**Instructions for the task**
Copy all of the data below word for word, but leave the pictures out.

**Material for this exercise**
Content starts

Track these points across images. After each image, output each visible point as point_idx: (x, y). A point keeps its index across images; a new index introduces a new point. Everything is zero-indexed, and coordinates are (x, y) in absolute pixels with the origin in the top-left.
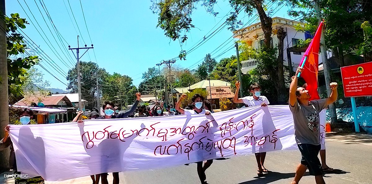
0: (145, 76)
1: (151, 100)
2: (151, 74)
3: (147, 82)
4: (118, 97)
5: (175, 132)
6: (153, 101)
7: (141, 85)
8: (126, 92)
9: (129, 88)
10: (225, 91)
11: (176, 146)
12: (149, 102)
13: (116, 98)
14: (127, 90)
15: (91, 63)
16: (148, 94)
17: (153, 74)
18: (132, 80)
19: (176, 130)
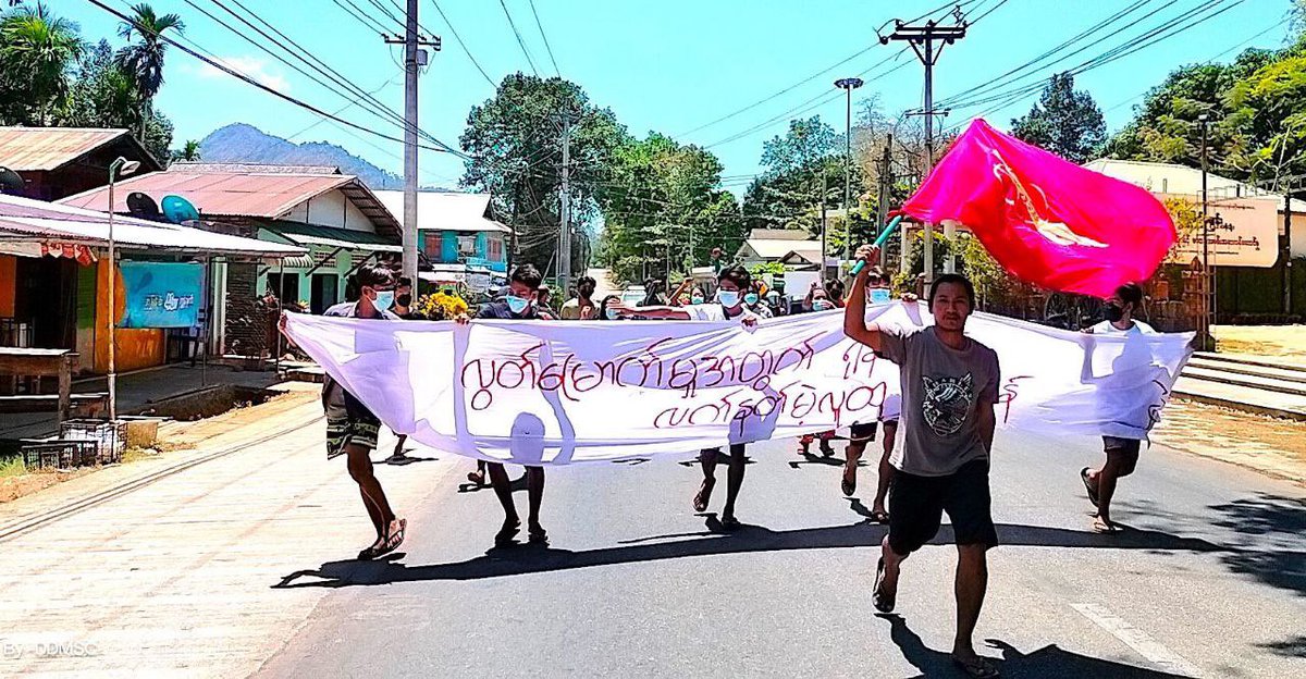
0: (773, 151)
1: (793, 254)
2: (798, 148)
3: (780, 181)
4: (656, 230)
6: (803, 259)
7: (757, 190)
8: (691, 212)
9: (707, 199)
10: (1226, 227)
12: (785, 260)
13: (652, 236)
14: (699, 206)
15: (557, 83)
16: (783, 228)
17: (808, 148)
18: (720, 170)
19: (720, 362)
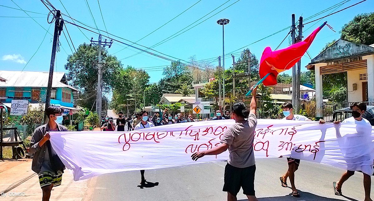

Content ends

**Expected output**
Track these points across images. After each image, output each visible point as point_idx: (x, y). A point keeps its index across images; a new index introduces a new point. Everything is zero-indexed, and coordinates are (x, y) in absolute pixels with the origin in the top-left.
0: (145, 76)
1: (151, 100)
2: (151, 74)
3: (147, 82)
4: (118, 97)
5: (175, 132)
6: (153, 101)
7: (141, 85)
8: (126, 92)
9: (129, 88)
10: (225, 91)
11: (176, 146)
12: (149, 102)
13: (116, 98)
14: (127, 90)
15: (91, 63)
16: (148, 94)
17: (153, 74)
18: (132, 80)
19: (176, 130)
0: (773, 151)
1: (793, 254)
2: (798, 148)
3: (780, 181)
4: (656, 230)
6: (803, 259)
7: (757, 190)
8: (691, 212)
9: (707, 199)
10: (1226, 227)
12: (785, 260)
13: (652, 236)
14: (699, 206)
15: (557, 83)
16: (783, 228)
17: (808, 148)
18: (720, 170)
19: (720, 362)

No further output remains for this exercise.